36. If you double the frequency of a sound wave, you also double its
A) wavelength
B) speed
C) amplitude
D) all of the above
E) none of the above

37. The range of human hearing is about
A) 10 Hz to 100 Hz
B) 50 Hz to 500 Hz
C) 50 Hz to 20 kHz
D) 1 kHz to 100 kHz

38. Sound travels fastest in
A) air (a gas)
B) water (a liquid)
C) steel (a solid)
D) vacuum

39. The speed of sound in air depends upon
A) wavelength
B) frequency
C) temperature
D) amplitude

40. Increasing the length of a vibrating string will
A) decrease its resonance frequency
B) decrease its amplitude
C) increase its amplitude
D) increase its resonance frequency

41. Ella Fitzgerald made commercials for Memorex in which she used her voice to break a wine glass.
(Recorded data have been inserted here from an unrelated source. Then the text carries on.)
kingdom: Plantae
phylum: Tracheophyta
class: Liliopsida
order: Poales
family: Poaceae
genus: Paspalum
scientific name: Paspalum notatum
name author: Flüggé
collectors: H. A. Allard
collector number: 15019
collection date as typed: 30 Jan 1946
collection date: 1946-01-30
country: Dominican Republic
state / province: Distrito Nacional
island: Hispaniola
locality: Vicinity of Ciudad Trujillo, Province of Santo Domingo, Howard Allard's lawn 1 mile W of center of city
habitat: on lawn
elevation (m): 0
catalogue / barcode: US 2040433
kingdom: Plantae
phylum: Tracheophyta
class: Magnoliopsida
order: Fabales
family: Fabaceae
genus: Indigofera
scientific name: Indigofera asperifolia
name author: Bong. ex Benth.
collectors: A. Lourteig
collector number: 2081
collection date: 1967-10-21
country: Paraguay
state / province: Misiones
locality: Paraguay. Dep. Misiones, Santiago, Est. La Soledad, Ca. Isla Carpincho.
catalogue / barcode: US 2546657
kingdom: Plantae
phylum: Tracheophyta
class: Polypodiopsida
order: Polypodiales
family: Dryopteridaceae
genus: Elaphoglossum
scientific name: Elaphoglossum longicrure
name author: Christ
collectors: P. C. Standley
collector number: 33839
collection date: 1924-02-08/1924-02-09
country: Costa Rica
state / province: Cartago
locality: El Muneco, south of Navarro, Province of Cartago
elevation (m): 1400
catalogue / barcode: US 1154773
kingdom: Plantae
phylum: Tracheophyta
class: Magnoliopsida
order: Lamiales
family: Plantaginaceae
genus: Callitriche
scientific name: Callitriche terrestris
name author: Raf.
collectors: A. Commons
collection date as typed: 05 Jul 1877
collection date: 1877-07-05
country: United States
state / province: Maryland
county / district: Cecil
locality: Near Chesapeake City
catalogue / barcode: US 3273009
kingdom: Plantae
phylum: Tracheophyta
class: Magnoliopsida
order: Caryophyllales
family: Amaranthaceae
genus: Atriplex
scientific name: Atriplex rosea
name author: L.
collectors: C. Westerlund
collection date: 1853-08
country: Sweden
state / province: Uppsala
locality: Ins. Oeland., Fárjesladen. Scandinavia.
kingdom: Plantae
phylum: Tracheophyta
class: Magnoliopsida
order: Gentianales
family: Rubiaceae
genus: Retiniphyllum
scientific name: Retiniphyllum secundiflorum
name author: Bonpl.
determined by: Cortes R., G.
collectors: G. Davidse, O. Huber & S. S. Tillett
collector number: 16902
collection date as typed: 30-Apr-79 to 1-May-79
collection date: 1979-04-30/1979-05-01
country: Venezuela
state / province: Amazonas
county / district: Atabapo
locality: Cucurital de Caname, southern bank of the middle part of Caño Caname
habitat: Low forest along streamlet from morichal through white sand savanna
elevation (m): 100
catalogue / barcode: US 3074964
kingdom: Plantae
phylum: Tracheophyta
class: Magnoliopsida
This is an example of
A) echolocation
B) reflected sound
C) ultrasonic frequencies
D) resonance

42. Beats are heard when two sounds have
A) nearly the same amplitude
B) nearly the same frequencies
C) twice the amplitude
D) exactly twice the wavelength

43. If you listen to the horn on a railroad engine as it approaches you and then recedes from you, you will notice a change in the pitch. You will hear
A) the approaching train sound lower and then go higher as it leaves.
B) the approaching train sound louder and then become softer as it leaves.
C) the approaching train sound higher and then go lower as it leaves.
D) the approaching train sound softer and then become louder as it leaves.
Yikes! This is a repeat of question 23.

44. The "pitch" of a sound is determined by its
A) overtones frequencies
B) harmonics frequencies
C) fundamental frequency
D) resonance frequencies

45. The quality or timbre -- the distincitive characteristic -- of a sound is determined by its
A) overtones or harmonics
B) amplitude or loudness
C) attack or decay
D) fundamental frequency

46. You hear beats with a frequency of 3 Hz when you strike a tuning fork that vibrates at 256 Hz and a chime. The chime has a frequency of
A) 3 x 256 Hz = 768 Hz
B) 253 Hz
and 259 Hz would also produce this same beat frequency of 3 Hz
C) 250 Hz
D) (256 / 3) Hz = 85.3 Hz

47. The fundamental frequency of a violin string is 440 hertz. The frequency of its second harmonic is
A) 110 Hz
B) 220 Hz
C) 440 Hz
D) 880 Hz

48. Consider a musical note of 440 hertz ("concert 'A'"). Two octaves higher is represented by a musical note of
A) 220 Hz
B) 880 Hz This is one octave higher.
C) 1320 Hz
D) 1760 Hz.

49. The lowest frequency present in a sound determines its
A) pitch.
This is known as the fundamental frequency.
B) amplitude.
C) beat frequency.
D) quality or timbre.

50. Suppose you play a note of a certain pitch on a violin. You can produce a lower-pitched note by
A) shortening the length of the string that is allowed to vibrate
B) increasing the tension of the string
C) decreasing the linear mass density of the string
D) lengthening the part of the string that vibrates.